Djibouti currently imports 65 percent of its energy from hydroelectric power grids in neighbouring Ethiopia, though this reportedly totals just 120 MW and is accessible by only 55 percent of the nation’s 850,000-person population.
Going forward, Djibouti plans to leverage its own renewable resources, which include an estimated solar potential of more than 70 MWh per year and 1000 MW of geothermal potential, according to the ministry of energy.
‘The development of local renewable resources would provide an answer to Djibouti’s energy access, energy security and employment needs,’ Adnan Amin, director-general of IRENA, told media in mid-2015. ‘The falling costs of renewable energy offer an opportunity for Djibouti to rethink its energy strategy, develop policies and build institutions that would create jobs, bring power to those currently without it and deliver more reliable electricity services — all through clean, sustainable energy.’
In addition to shoring up energy independence, the realisation of Djibouti’s renewable energy goals would allow the country to expand its energy footprint beyond its borders.
According to the IRENA report, ‘Ambition for energy investment in the region is such that Djibouti can look beyond its regional role to become a transcontinental transmission hub for clean and low-emission electricity.’

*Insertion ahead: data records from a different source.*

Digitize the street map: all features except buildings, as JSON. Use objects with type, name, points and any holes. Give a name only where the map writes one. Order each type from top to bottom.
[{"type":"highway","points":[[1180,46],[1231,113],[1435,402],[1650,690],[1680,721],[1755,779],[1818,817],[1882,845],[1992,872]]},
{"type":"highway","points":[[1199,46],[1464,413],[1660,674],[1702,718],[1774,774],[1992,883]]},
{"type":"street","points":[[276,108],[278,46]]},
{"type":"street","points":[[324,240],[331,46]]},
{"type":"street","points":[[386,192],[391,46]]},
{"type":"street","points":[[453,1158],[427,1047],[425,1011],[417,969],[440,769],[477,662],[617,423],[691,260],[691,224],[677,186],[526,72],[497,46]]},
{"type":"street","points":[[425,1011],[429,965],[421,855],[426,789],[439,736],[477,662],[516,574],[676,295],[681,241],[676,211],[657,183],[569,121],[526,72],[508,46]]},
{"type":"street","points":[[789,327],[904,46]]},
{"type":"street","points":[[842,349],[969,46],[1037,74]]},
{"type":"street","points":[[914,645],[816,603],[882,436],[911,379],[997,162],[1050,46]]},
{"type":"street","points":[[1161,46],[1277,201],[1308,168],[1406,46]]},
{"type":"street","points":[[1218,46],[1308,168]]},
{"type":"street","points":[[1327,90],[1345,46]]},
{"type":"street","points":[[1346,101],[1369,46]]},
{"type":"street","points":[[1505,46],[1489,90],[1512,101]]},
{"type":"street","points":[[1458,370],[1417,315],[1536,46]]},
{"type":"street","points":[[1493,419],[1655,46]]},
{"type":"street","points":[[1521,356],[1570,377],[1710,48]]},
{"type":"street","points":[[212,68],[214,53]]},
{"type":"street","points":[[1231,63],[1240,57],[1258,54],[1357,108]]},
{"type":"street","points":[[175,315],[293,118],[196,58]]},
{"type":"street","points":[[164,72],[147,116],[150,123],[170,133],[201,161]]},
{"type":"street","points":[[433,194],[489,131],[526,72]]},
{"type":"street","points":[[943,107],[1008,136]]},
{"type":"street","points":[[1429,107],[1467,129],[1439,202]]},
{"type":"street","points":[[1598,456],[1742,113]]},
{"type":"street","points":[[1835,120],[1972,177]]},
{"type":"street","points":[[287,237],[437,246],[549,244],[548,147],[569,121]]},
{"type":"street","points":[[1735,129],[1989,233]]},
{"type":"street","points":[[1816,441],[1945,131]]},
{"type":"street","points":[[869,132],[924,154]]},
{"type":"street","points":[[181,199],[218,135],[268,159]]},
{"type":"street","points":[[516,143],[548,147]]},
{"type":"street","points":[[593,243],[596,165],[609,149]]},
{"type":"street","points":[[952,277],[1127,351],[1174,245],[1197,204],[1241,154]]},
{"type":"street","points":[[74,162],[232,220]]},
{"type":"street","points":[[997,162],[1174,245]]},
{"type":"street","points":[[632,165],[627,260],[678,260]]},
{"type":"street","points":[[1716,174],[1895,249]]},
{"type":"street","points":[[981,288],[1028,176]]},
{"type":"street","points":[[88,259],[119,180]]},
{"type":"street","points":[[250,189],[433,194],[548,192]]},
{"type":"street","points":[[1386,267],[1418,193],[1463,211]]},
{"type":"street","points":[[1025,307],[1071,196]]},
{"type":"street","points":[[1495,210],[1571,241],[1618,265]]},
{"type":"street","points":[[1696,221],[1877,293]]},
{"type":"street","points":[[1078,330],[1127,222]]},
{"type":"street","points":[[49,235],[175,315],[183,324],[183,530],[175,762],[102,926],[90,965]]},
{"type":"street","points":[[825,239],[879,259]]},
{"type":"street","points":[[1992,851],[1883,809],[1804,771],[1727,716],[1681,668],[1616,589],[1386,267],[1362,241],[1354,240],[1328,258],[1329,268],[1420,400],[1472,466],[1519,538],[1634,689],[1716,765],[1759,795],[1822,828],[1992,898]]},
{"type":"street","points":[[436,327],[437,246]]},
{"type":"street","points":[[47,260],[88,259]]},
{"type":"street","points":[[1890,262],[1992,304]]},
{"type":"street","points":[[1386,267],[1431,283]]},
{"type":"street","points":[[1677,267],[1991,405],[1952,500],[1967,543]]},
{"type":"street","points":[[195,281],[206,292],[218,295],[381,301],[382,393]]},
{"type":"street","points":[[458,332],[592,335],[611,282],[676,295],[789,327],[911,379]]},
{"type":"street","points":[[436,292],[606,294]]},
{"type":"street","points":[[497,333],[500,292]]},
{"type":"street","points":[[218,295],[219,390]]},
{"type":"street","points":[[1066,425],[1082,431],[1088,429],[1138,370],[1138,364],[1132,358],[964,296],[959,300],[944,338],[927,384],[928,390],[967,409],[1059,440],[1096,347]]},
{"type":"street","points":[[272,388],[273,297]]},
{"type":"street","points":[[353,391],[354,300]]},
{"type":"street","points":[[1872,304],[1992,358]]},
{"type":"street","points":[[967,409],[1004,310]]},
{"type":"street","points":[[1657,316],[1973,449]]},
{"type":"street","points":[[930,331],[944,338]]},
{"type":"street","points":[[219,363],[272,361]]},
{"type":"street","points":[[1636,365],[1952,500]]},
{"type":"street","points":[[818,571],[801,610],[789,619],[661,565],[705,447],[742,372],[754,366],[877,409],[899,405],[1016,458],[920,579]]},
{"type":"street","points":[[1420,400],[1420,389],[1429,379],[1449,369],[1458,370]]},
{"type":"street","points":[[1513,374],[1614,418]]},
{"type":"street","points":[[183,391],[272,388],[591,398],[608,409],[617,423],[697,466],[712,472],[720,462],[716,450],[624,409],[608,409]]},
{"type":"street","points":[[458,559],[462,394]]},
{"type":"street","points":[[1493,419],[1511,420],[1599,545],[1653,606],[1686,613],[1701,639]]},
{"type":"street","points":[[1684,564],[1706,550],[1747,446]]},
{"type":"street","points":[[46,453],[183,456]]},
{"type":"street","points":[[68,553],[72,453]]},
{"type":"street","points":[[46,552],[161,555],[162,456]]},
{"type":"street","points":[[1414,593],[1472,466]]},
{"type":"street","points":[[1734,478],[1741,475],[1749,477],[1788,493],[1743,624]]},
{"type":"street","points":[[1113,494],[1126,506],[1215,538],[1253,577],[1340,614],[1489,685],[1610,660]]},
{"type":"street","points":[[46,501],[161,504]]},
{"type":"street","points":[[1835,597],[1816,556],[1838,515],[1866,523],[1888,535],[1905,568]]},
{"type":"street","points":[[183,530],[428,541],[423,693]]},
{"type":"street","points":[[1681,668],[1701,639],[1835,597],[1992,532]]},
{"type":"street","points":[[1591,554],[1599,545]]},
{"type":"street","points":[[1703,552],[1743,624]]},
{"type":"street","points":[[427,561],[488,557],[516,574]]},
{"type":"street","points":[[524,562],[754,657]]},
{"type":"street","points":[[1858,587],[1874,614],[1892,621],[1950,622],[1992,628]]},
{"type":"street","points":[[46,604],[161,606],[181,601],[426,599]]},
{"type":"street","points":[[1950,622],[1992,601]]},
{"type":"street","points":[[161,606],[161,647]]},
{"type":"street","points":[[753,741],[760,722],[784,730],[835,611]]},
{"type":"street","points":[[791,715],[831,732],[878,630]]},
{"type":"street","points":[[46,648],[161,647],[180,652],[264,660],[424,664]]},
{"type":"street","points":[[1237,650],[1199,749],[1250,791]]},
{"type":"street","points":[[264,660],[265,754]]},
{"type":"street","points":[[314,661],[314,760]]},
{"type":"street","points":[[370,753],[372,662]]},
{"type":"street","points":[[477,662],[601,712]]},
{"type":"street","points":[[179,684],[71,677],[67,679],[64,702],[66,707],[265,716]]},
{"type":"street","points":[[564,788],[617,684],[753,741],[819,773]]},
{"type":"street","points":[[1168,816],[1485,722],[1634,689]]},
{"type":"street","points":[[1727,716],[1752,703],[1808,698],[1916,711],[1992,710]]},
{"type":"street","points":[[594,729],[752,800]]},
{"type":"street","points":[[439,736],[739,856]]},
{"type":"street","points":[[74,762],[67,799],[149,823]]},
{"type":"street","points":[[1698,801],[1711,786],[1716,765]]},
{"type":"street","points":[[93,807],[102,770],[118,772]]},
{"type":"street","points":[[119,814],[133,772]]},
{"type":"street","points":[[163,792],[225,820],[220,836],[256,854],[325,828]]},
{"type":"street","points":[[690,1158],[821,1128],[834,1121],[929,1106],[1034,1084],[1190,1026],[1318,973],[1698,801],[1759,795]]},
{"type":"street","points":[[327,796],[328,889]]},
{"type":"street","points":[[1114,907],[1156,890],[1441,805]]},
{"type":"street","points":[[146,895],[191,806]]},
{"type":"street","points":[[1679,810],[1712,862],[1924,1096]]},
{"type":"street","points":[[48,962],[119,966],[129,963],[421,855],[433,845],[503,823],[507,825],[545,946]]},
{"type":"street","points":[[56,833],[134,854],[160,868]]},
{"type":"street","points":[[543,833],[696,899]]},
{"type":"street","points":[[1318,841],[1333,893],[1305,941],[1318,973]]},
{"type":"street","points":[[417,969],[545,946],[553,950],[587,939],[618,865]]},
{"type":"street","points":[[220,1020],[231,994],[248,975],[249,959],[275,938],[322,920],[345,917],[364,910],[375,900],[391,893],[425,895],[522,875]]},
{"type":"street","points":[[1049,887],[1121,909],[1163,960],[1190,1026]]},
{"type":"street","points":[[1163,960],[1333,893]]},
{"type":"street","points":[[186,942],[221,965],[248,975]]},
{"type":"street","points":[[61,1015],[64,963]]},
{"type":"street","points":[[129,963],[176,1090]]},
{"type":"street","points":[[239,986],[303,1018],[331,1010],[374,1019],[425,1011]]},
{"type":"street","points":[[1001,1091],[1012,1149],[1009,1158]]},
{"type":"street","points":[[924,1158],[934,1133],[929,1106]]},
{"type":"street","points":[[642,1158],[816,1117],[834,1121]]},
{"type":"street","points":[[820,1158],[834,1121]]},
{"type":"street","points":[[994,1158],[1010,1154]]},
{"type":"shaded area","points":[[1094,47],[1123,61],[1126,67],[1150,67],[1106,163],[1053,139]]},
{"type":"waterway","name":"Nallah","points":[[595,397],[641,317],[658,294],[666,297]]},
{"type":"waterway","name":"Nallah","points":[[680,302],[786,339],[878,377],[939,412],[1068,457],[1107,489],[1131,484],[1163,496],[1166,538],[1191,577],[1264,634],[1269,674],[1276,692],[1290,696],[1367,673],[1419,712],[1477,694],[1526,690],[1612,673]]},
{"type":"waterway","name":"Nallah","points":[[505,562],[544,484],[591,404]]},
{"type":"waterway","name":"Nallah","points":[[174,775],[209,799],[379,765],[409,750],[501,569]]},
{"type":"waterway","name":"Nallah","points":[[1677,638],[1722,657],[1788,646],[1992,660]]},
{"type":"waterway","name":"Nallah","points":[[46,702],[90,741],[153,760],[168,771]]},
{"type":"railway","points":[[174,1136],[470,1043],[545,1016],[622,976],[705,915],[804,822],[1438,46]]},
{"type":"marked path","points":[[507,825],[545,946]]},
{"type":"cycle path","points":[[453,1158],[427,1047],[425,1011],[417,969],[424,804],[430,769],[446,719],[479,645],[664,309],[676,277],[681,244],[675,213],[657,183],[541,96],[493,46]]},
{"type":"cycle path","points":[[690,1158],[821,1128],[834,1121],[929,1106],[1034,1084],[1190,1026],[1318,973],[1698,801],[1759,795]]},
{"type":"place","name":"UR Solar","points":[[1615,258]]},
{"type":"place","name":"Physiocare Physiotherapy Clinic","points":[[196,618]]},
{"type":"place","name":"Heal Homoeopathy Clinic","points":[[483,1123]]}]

Djibouti’s emphasis on renewables is also a reflection of the country’s vulnerability to climate change, particularly its susceptibility to drought, extreme temperatures, rising sea levels and flash floods. Between 2008 and 2011, droughts cost the economy an estimated 3.9 percentage points of GDP growth per year, according to the World Bank.
The government estimates that a 2°C increase in global temperatures – the target cap set by COP 21 – could cost Djibouti more than $5bn between 2010 and 2060, with the figure rising to $9bn if temperatures rise by as much as 4-5°C.
‘We can only win the fight against climate change by taking drastic measures to reduce greenhouse gas emissions,’ President Ismaïl Omar Guelleh said at the COP 21 in late November.
According to the Djibouti government, with an extra $1.6bn of funding from the international community, Djibouti could raise its reduction target to 60 percent, effectively returning the nation’s emissions to 2010 levels.